First performance: 5 April 1803 (same concert that the Second Symphony and the oratorio _Christ on the Mount of Olives_ were also first performed).


----------



## Violinnostalgics (Sep 24, 2010)

Wow, that was such a long time ago. Thanks for your info anyways! ;D


----------



## hpowders (Dec 23, 2013)

Violinnostalgics said:


> Hello, everyone, can anyone tell me more about about Beethoven's Concerto No.3 Mvt.1, about how it was composed, the background and synopsis of the music and where it was first heard? Thanks. :tiphat:


I don't know if you are still an active poster here, but Beethoven used Mozart's own C minor Piano Concerto, No. 24 as his model for his Third Piano Concerto. What a great compliment!

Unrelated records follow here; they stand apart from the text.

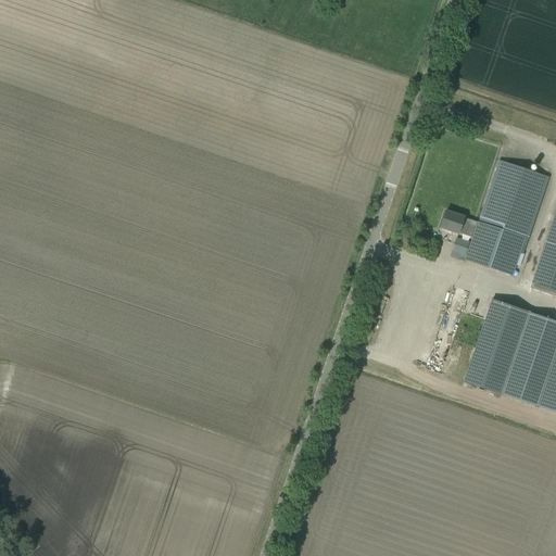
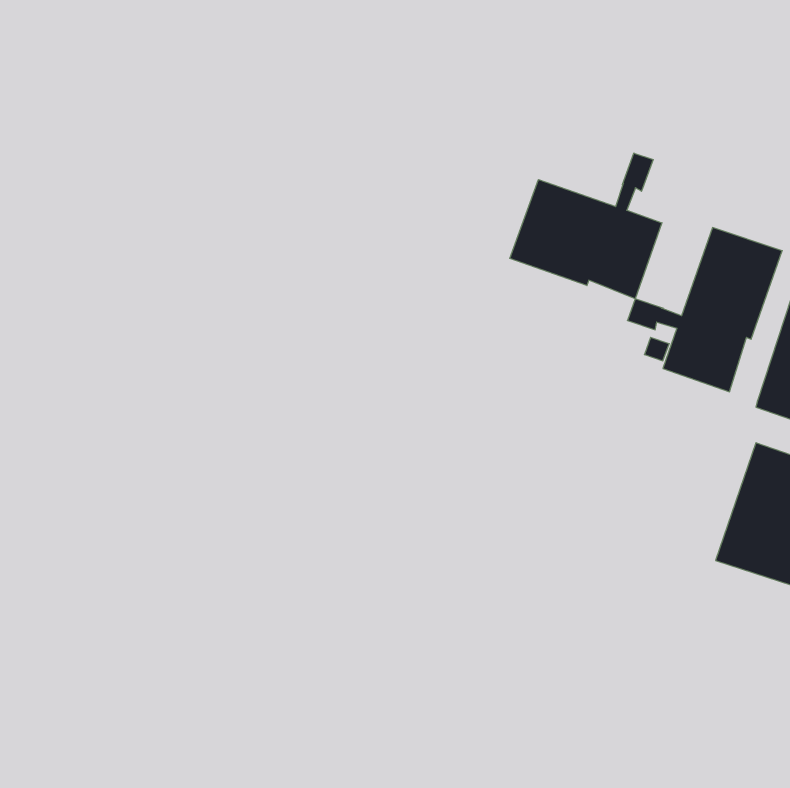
building: none -> [510,153,662,299]
building: [465,298,531,393] -> none

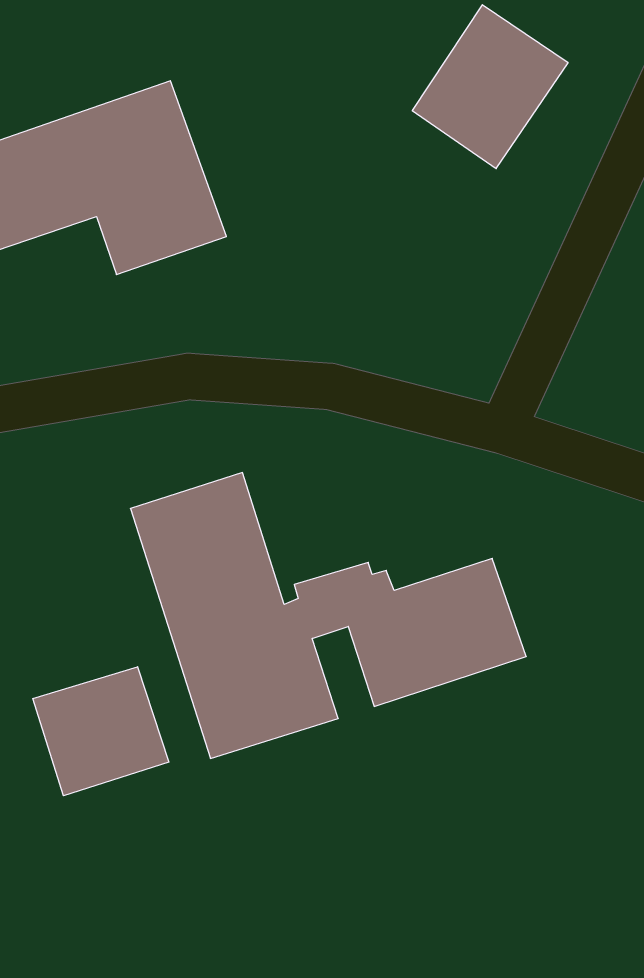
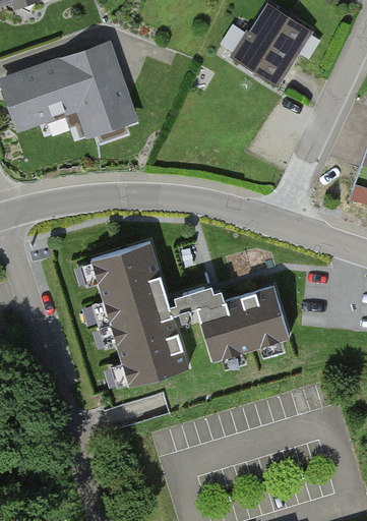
building: [33,667,169,796] -> none

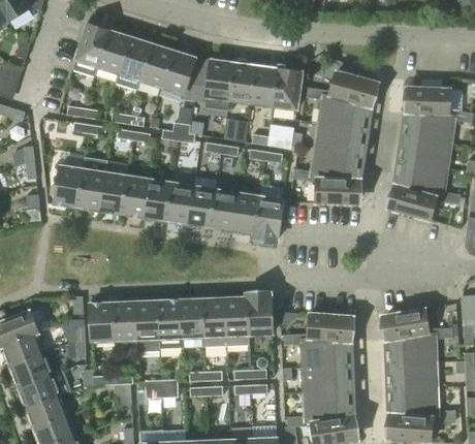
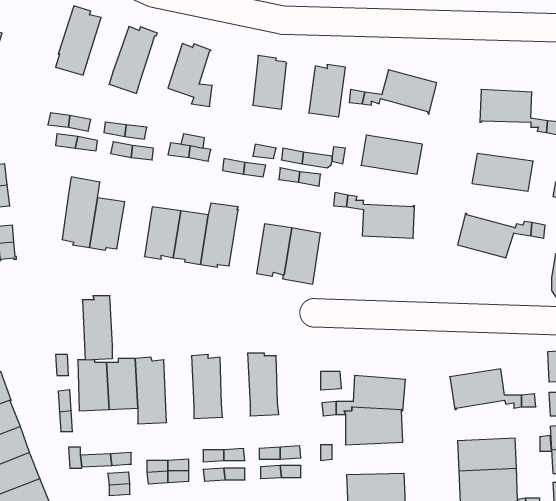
building: [97,30,132,72] -> none
building: [139,44,175,86] -> none
building: [186,57,232,113] -> none
building: [251,63,278,105] -> none
building: [318,94,367,130] -> none
building: [406,112,454,144] -> none
building: [310,147,358,180] -> none
building: [398,161,446,196] -> none
building: [54,165,83,207] -> none
building: [121,176,149,219] -> none
building: [210,182,239,232] -> none
building: [246,292,272,335] -> none
building: [202,295,226,346] -> none
building: [158,297,182,348] -> [82,296,113,360]
building: [389,332,436,364] -> none
building: [302,366,348,391] -> none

You can hear opening movement similarities when you listen to both.


----------



## Pugg (Aug 8, 2014)

Delicious Manager said:


> If you search for this piece with a search engine, you find a huge amount of useful information. What have time to tell you:
> 
> First performance: 5 April 1803 (same concert that the Second Symphony and the oratorio _Christ on the Mount of Olives_ were also first performed).


Google is always your friend.


----------